Generating an Accuracy Report

After validating all the samples in the sample collection, you can go back to the Validation Session Details page to generate a report. To do this, click on Create a new report in the section called Reports based on this validation session. This will take you to the Create your Report screen (Figure 14).

Start by giving the report a name and a description. You can then select from different pre-defined styles for the color scheme of the report.

Next, select the statistical values or accuracy measures that you want to add to the report. Currently the following values are supported:

  1. User Accuracy: The user accuracy is the reliability of classes in the classified image: it is the fraction of correctly classified samples compared to all samples selected for a given class.

  2. Producer Accuracy: The producer accuracy is the accuracy of your classification: it is the fraction of correctly classified samples compared to all samples of a given ground truth class.

  3. Overall Accuracy: The overall accuracy is as the total number of correctly classified samples (diagonal elements of a confusion matrix) divided by the total number of samples.

  4. Average Mutual Information (AMI): The average mutual information measures the dependence between two variables. AMI provides a means of assessing the similarity of maps with different themes, i.e., the amount of information that one map can predict from the other (Finn, 1993, Foody, 2006).
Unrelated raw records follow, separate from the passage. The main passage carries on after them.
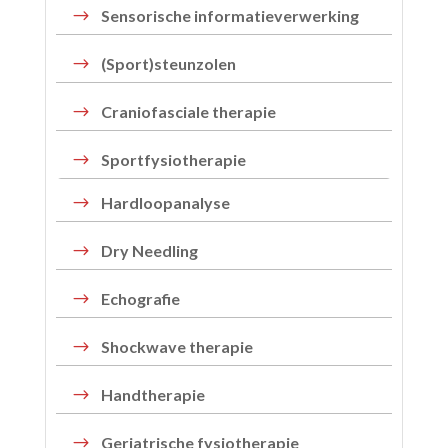
$
Sensorische informatieverwerking
$
(Sport)steunzolen
$
Craniofasciale therapie
$
Sportfysiotherapie
$
Hardloopanalyse
$
Dry Needling
$
Echografie
$
Shockwave therapie
$
Handtherapie
$
Geriatrische fysiotherapie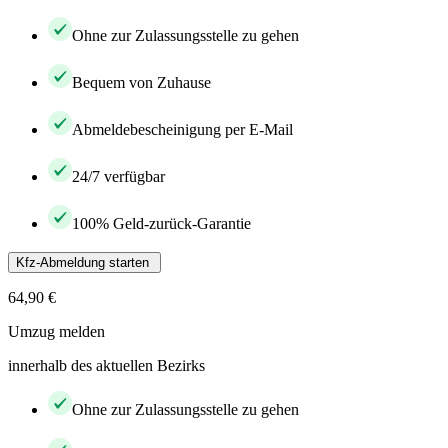
Ohne zur Zulassungsstelle zu gehen
Bequem von Zuhause
Abmeldebescheinigung per E-Mail
24/7 verfügbar
100% Geld-zurück-Garantie
Kfz-Abmeldung starten
64,90 €
Umzug melden
innerhalb des aktuellen Bezirks
Ohne zur Zulassungsstelle zu gehen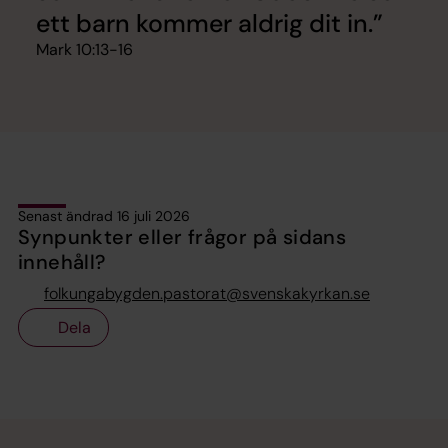
ett barn kom­mer ald­rig dit in.
Mark 10:13-16
Senast ändrad 16 juli 2026
Synpunkter eller frågor på sidans
innehåll?
folkungabygden.pastorat@svenskakyrkan.se
Dela
Tillbaka till toppen
Tillbaka till innehållet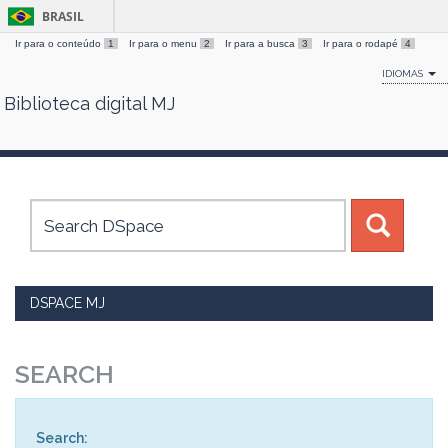
BRASIL
Ir para o conteúdo
1
Ir para o menu
2
Ir para a busca
3
Ir para o rodapé
4
IDIOMAS
Biblioteca digital MJ
Skip
navigation
DSPACE MJ
SEARCH
Search: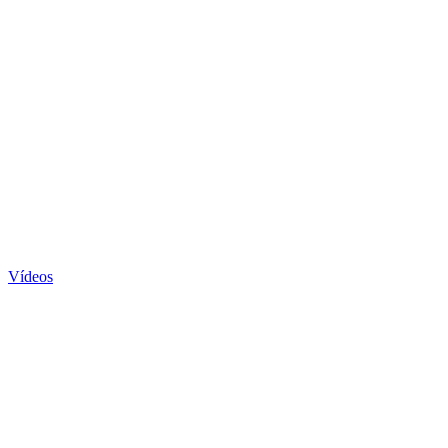
Vídeos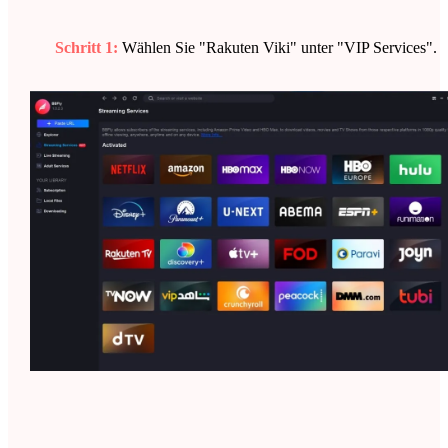
Schritt 1:
Wählen Sie "Rakuten Viki" unter "VIP Services".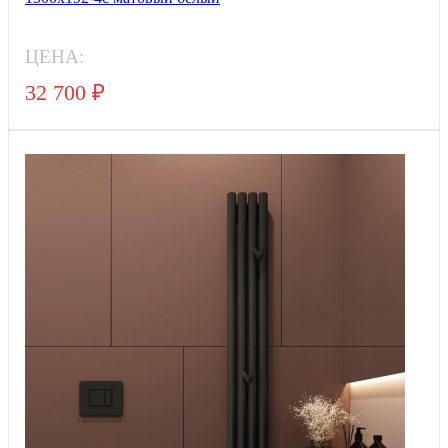
ЦЕНА:
32 700
₽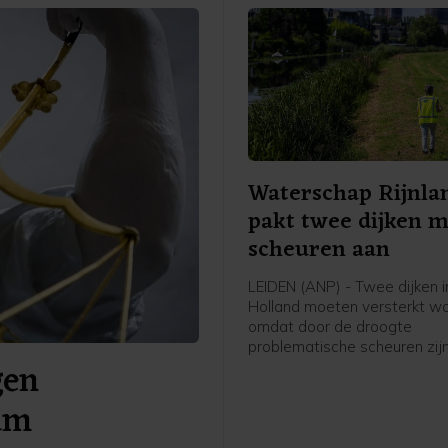
Waterschap Rijnla
pakt twee dijken 
scheuren aan
LEIDEN (ANP) - Twee dijken i
Holland moeten versterkt w
omdat door de droogte
problematische scheuren zij
gen
ontstaan. Het gaat om een 
De Does bij Hoogmade en om
um
bij Reeuwijk.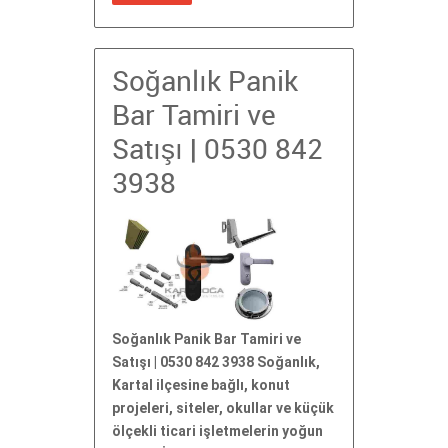
Soğanlık Panik
Bar Tamiri ve
Satışı | 0530 842
3938
Soğanlık Panik Bar Tamiri ve
Satışı | 0530 842 3938 Soğanlık,
Kartal ilçesine bağlı, konut
projeleri, siteler, okullar ve küçük
ölçekli ticari işletmelerin yoğun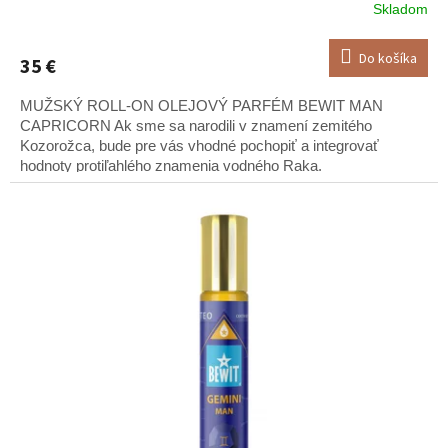
Skladom
Do košíka
35 €
MUŽSKÝ ROLL-ON OLEJOVÝ PARFÉM BEWIT MAN
CAPRICORN Ak sme sa narodili v znamení zemitého
Kozorožca, bude pre vás vhodné pochopiť a integrovať
hodnoty protiľahlého znamenia vodného Raka.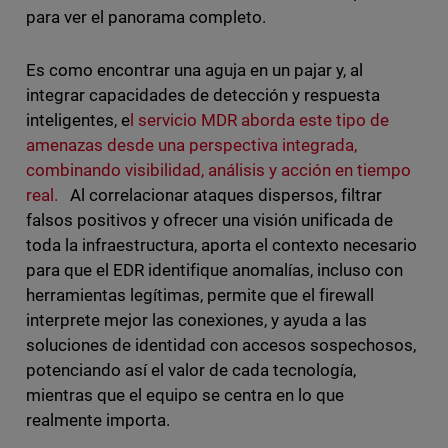
para ver el panorama completo.
Es como encontrar una aguja en un pajar y, al
integrar capacidades de detección y respuesta
inteligentes, e
l servicio MDR aborda este tipo de
amenazas desde una perspectiva integrada,
combinando visibilidad, análisis y acción en tiempo
real.
Al correlacionar ataques dispersos, filtrar
falsos positivos y ofrecer una visión unificada de
toda la infraestructura, aporta el contexto necesario
para que el EDR identifique anomalías, incluso con
herramientas legítimas, permite que el firewall
interprete mejor las conexiones, y ayuda a las
soluciones de identidad con accesos sospechosos,
potenciando así el valor de cada tecnología,
mientras que el equipo se centra en lo que
realmente importa.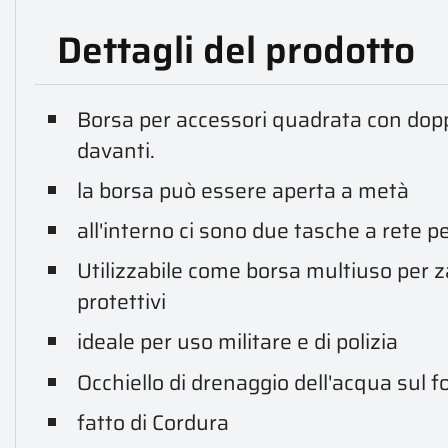
Dettagli del prodotto
Borsa per accessori quadrata con dopp
davanti.
la borsa può essere aperta a metà
all'interno ci sono due tasche a rete p
Utilizzabile come borsa multiuso per zai
protettivi
ideale per uso militare e di polizia
Occhiello di drenaggio dell'acqua sul 
fatto di Cordura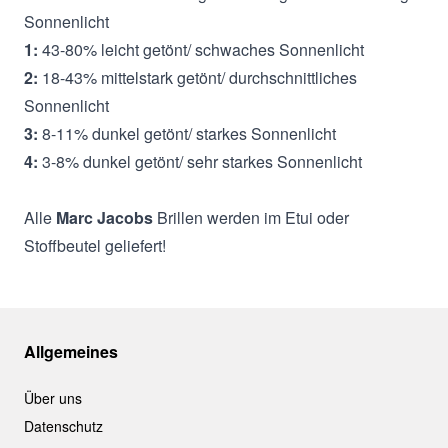
Sonnenlicht
1:
43-80% leicht getönt/ schwaches Sonnenlicht
2:
18-43% mittelstark getönt/ durchschnittliches
Sonnenlicht
3:
8-11% dunkel getönt/ starkes Sonnenlicht
4:
3-8% dunkel getönt/ sehr starkes Sonnenlicht
Alle
Marc Jacobs
Brillen werden im Etui oder
Stoffbeutel geliefert!
Allgemeines
Über uns
Datenschutz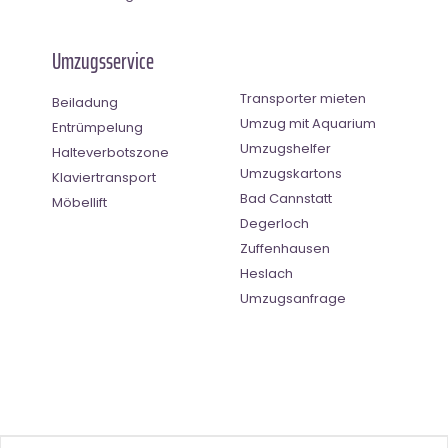
Umzugsservice
Transporter mieten
Beiladung
Umzug mit Aquarium
Entrümpelung
Umzugshelfer
Halteverbotszone
Umzugskartons
Klaviertransport
Bad Cannstatt
Möbellift
Degerloch
Zuffenhausen
Heslach
Umzugsanfrage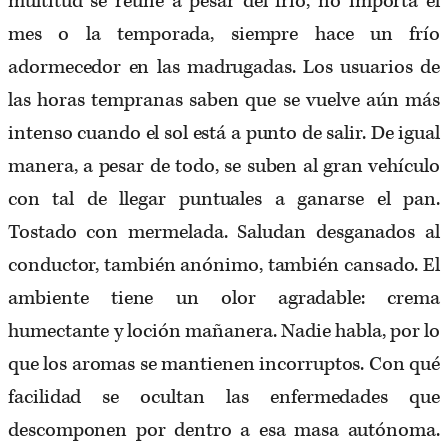
multitud se reúne a pesar del frío, no importa el
mes o la temporada, siempre hace un frío
adormecedor en las madrugadas. Los usuarios de
las horas tempranas saben que se vuelve aún más
intenso cuando el sol está a punto de salir. De igual
manera, a pesar de todo, se suben al gran vehículo
con tal de llegar puntuales a ganarse el pan.
Tostado con mermelada. Saludan desganados al
conductor, también anónimo, también cansado. El
ambiente tiene un olor agradable: crema
humectante y loción mañanera. Nadie habla, por lo
que los aromas se mantienen incorruptos. Con qué
facilidad se ocultan las enfermedades que
descomponen por dentro a esa masa autónoma.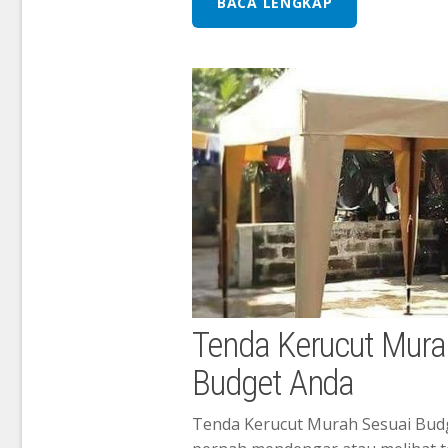
BACA LENGKAP
Tenda Kerucut Mura
Budget Anda
Tenda Kerucut Murah Sesuai Budg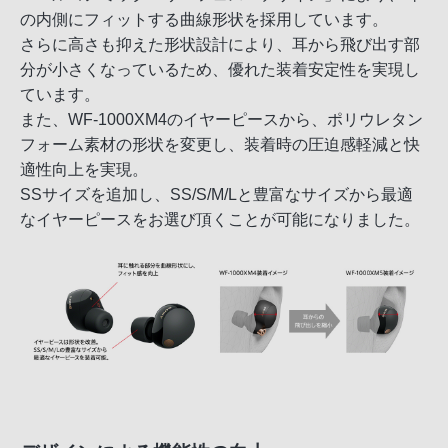
の内側にフィットする曲線形状を採用しています。
さらに高さも抑えた形状設計により、耳から飛び出す部
分が小さくなっているため、優れた装着安定性を実現し
ています。
また、WF-1000XM4のイヤーピースから、ポリウレタン
フォーム素材の形状を変更し、装着時の圧迫感軽減と快
適性向上を実現。
SSサイズを追加し、SS/S/M/Lと豊富なサイズから最適
なイヤーピースをお選び頂くことが可能になりました。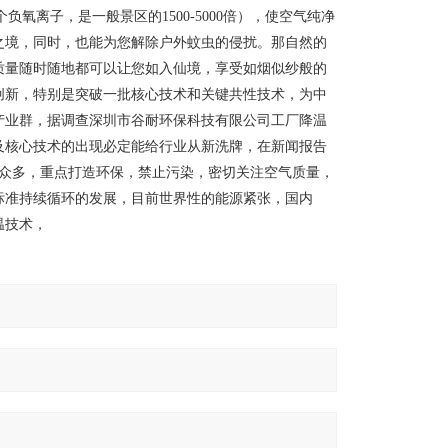
负氧离子，是一般景区的1500-5000倍），使空气纯净
之境，同时，也能为您解除户外蚊虫的侵扰。那自然的
质量随时随地都可以让您如入仙境，享受如烟似纱般的
创新，特别是突破一批核心技术和关键共性技术，为中
产业群，据调查深圳市
谷耐环保科技
有限公司工厂降温
及核心技术的出现必定能给行业从新洗牌，在新闻报告
众多，重点打造环保，禁止污染，密切关注空气质量，
标准持续循环的发展，目前世界性的能源紧张，国内
温技术，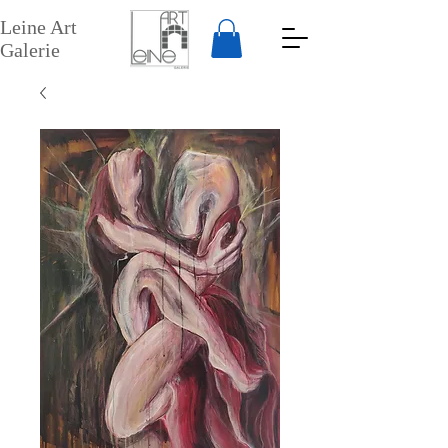
Leine Art
Galerie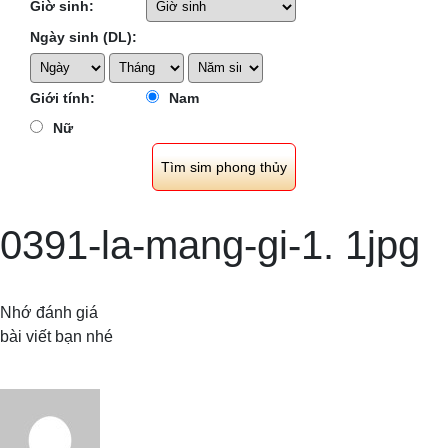
Giờ sinh:
Ngày sinh (DL):
Giới tính:
Nam
Nữ
0391-la-mang-gi-1. 1jpg
Nhớ đánh giá
bài viết bạn nhé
  5. Quantity Disagreement: The amount of difference between a reference map and a comparison map that is due to the less than perfect match in the proportions of the categories (Pontius and Millones, 2011).

  6. Allocation Disagreement: The amount of difference between a reference map and a comparison map that is due to the less than optimal match in the spatial allocation of the categories, given the proportions of the categories in the reference and comparison maps (Pontius and Millones, 2011).

  7. Kappa: Cohen's kappa coefficient is a statistic that measures inter-rater agreement for qualitative (categorical) items. It is generally thought to be a more robust measure than a simple percent agreement calculation, since kappa takes the agreement occurring by chance into account.

  8. Portmanteau Accuracy: The portmanteau accuracy describes the overall accuracy when the data are collapsed into two classes: the land cover type of interest, and all other land cover types combined into a single class.

  9. Portmanteau Accuracy Partial: Partial portmanteau accuracy eliminates true negatives from the calculation, so this measure is the number of correctly mapped samples in a class, divided by the total number of samples mapped or validated in a class.

Finally, generate your report by clicking the Create Report button. The report can then be downloaded in Excel format. An example is shown in Figure 15.

You have now successfully uploaded, created, sampled and validated your first data set using the LACO-Wiki online tool and downloaded your first accuracy report.